Closed Chambers: The Rise, Fall, and Future of the Modern Supreme Court
- Author: Edward Lazarus
- Publication date: 1998

= Closed Chambers =

1998 book by Edward Lazarus

Closed Chambers: The Rise, Fall, and Future of the Modern Supreme Court is a 1998 book by Edward Lazarus, who served as a law clerk for U.S. Supreme Court Justice Harry Blackmun during the October Term 1988. Lazarus combines his reflections as a clerk with a substantial body of research to describe the collapse in comity between Justices – and particularly clerks – at the Supreme Court. The book is noted both for its extraordinary inside access to internal Supreme Court deliberation and its arguably balanced account of the controversy surrounding many high-profile Supreme Court decisions on the death penalty, civil rights, and abortion.

==Summary==

The subject matter is familiar, but Closed Chambers argues that the breakdown had less to do with Warren Court precedents or abortion (the latter being exceptionally divisive, but rarely on the court's docket), but rather a fundamental split over the death penalty. This split was later widened over disagreements concerning civil rights litigation. Lazarus presents the zealotry of the abolitionists at the Legal Defense Fund, compounded by the actions of Justices Marshall and Brennan, as a major and mounting frustration even for the moderate Justices of the court. This frustration eventually led even the center of the court – Justices White and Powell (and also Blackmun at least initially) – to align with leading conservative William Rehnquist in rejecting repeated habeas petitions supported by the LDF, a position that even the moderate justices had rejected. If true, this would mean that an organization that set out to abolish the death penalty actually succeeded in making it more capricious, less well-overseen and more commonly used.

Lazarus also argues that a tightly-organized network of conservative law clerks exercised substantial power over the Justices during his time as a law clerk.

==Criticism==

In the January 1999 edition of the Yale Law Journal, Judge Alex Kozinski wrote a detailed criticism of the book as rife with factual errors, unreliable research methods, and strong biases in its analysis and tone.

Closed Chambers met with a wave of controversy over Lazarus's voluminous disclosure of the internal deliberations of the Supreme Court, which critics argued was confidential and protected by an oath taken by the law clerks. Similar controversy greeted the publication of Bob Woodward and Scott Armstrong's The Brethren, which relied on interviews with former clerks and Justices, two decades prior.

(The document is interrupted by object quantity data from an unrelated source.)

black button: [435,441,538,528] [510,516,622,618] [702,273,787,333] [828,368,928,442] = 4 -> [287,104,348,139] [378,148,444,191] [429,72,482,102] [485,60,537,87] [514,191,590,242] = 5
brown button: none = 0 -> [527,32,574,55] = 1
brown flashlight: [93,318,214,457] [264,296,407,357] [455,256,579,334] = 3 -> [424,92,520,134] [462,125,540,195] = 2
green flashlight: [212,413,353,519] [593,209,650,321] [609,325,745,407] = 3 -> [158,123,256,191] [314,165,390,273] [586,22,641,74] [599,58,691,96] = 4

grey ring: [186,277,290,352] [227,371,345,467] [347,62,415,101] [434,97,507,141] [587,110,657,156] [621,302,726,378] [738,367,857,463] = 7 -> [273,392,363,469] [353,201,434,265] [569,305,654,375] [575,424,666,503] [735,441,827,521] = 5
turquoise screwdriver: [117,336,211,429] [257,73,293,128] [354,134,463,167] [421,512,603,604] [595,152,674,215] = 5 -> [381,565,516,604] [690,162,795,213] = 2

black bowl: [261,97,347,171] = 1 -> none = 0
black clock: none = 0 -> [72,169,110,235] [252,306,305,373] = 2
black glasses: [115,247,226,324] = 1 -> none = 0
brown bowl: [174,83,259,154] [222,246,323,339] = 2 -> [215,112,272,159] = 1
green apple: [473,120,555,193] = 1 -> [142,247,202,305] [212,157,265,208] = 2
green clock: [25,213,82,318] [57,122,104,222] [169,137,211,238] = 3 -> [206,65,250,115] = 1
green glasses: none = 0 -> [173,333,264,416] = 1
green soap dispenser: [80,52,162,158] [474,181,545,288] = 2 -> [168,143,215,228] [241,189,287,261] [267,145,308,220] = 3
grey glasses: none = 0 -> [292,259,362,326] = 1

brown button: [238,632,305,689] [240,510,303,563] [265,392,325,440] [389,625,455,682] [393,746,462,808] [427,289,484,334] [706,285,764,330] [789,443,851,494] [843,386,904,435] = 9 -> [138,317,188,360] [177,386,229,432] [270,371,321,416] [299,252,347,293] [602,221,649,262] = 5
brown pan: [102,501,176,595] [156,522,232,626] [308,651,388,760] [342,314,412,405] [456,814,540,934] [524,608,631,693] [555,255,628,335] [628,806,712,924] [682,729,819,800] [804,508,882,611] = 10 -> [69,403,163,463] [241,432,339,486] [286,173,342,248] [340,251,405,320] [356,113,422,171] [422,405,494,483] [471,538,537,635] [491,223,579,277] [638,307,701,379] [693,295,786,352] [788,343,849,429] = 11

Lazarus's book was the first to reveal many formerly unknown facts about Supreme Court's decision-making, such as the fact that Justice Anthony Kennedy changed his vote during consideration of the 1992 landmark abortion case Planned Parenthood v. Casey.

==In popular culture==

Larry David is seen reading Closed Chambers in "The Car Salesman", episode 1 of season 2 of Curb Your Enthusiasm.